Ce roman est donc bien celui d’un « catholique du futur », mais la conversion religieuse de l’auteur, si elle reconfigure tous les domaines divers mis en tension dans son œuvre à l’aune de la révélation chrétienne, n’en abolit finalement aucun. Dantec continue d’évoluer par « surplis », pour reprendre ses métaphores deleuziennes : non pas linéairement, en traversant des étapes, mais par synthèses successives qui produisent de nouveaux chocs.

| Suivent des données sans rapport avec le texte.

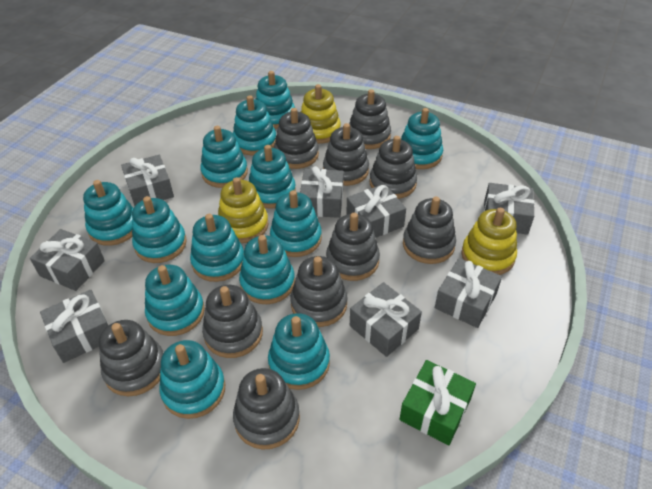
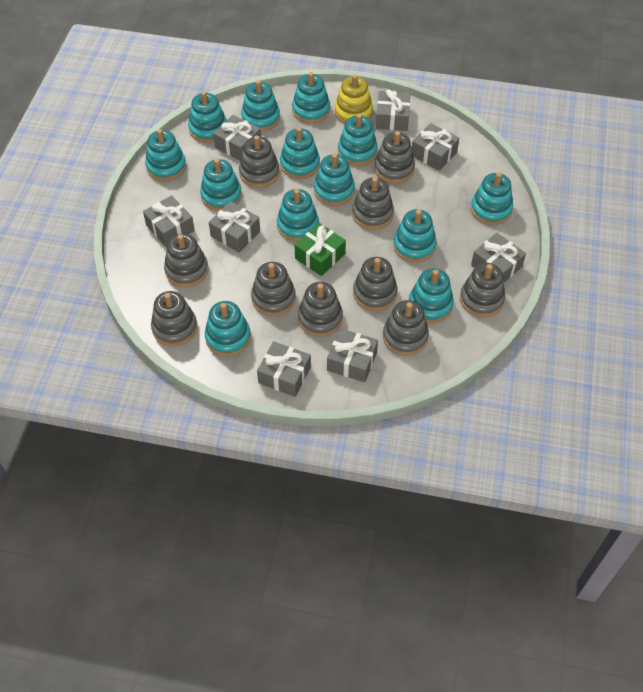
yellow stacking toy: [218,177,269,243] [301,84,341,144] [462,208,517,275] = 3 -> [335,75,373,124] = 1

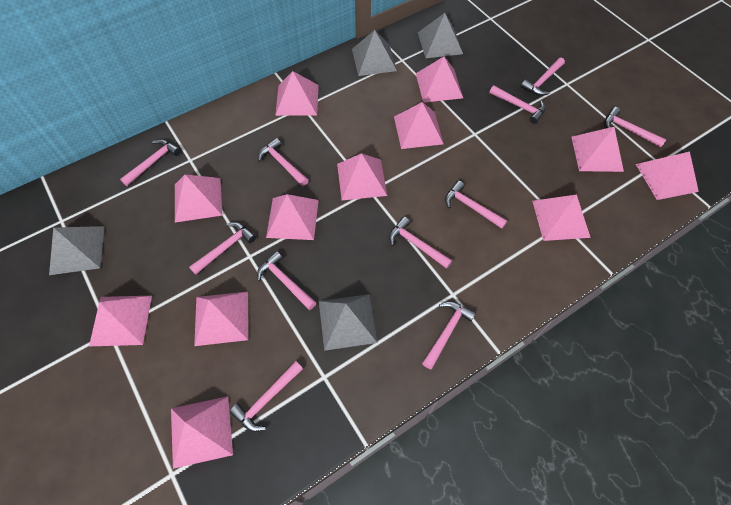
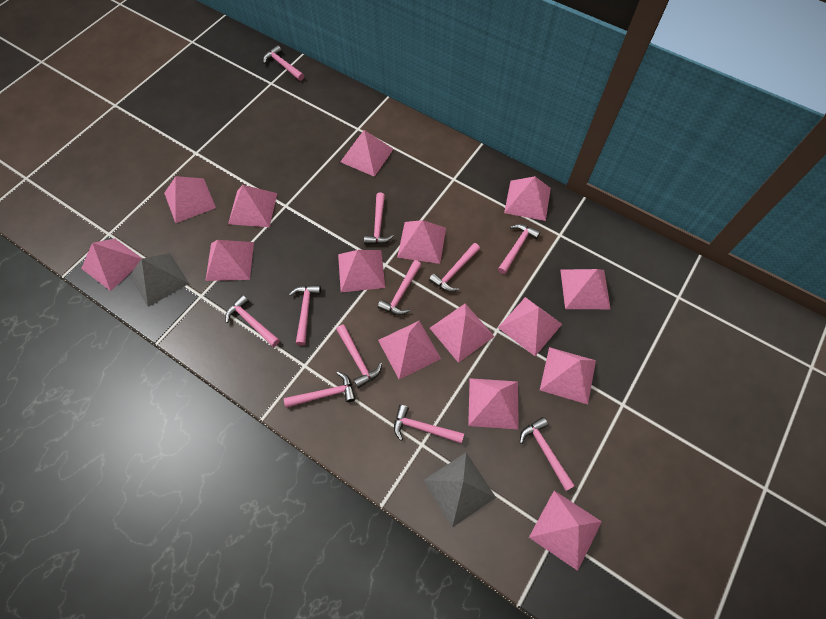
grey pyramid: [49,226,104,275] [319,294,377,351] [352,30,397,76] [418,13,463,58] = 4 -> [130,253,189,307] [423,453,496,528] = 2
pink pyramid: [89,296,152,346] [171,396,233,469] [175,175,222,223] [194,292,248,346] [266,194,319,240] [275,71,319,116] [337,153,387,200] [394,102,444,149] [416,57,463,103] [532,195,591,241] [571,127,624,172] [636,152,699,200] = 12 -> [81,239,142,291] [164,176,216,223] [206,240,254,281] [228,185,277,227] [338,250,385,292] [340,130,393,177] [378,321,441,380] [397,220,446,264] [430,304,495,363] [468,378,519,429] [498,297,562,356] [504,176,551,221] [529,491,602,571] [540,347,596,404] [560,269,611,309] = 15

En utilisant les techniques narratives du polar et l’univers prospectif du cyberpunk pour déployer une théologie gnostico-scientifique entrecoupée de fulgurances rock, sa littérature éclatée et disjonctive risque de se révéler de plus en plus difficile à suivre, mais aussi de plus en plus fascinante à décoder. Bien que son écriture souffre encore de facilités stylistiques et d’une avalanche de références parfois poussive, ses imperfections sont comme absorbées par le processus de création dément dans lequel elles s’inscrivent. Un processus qui demeure l’un des plus osés, ambitieux et excitants de la littérature francophone contemporaine.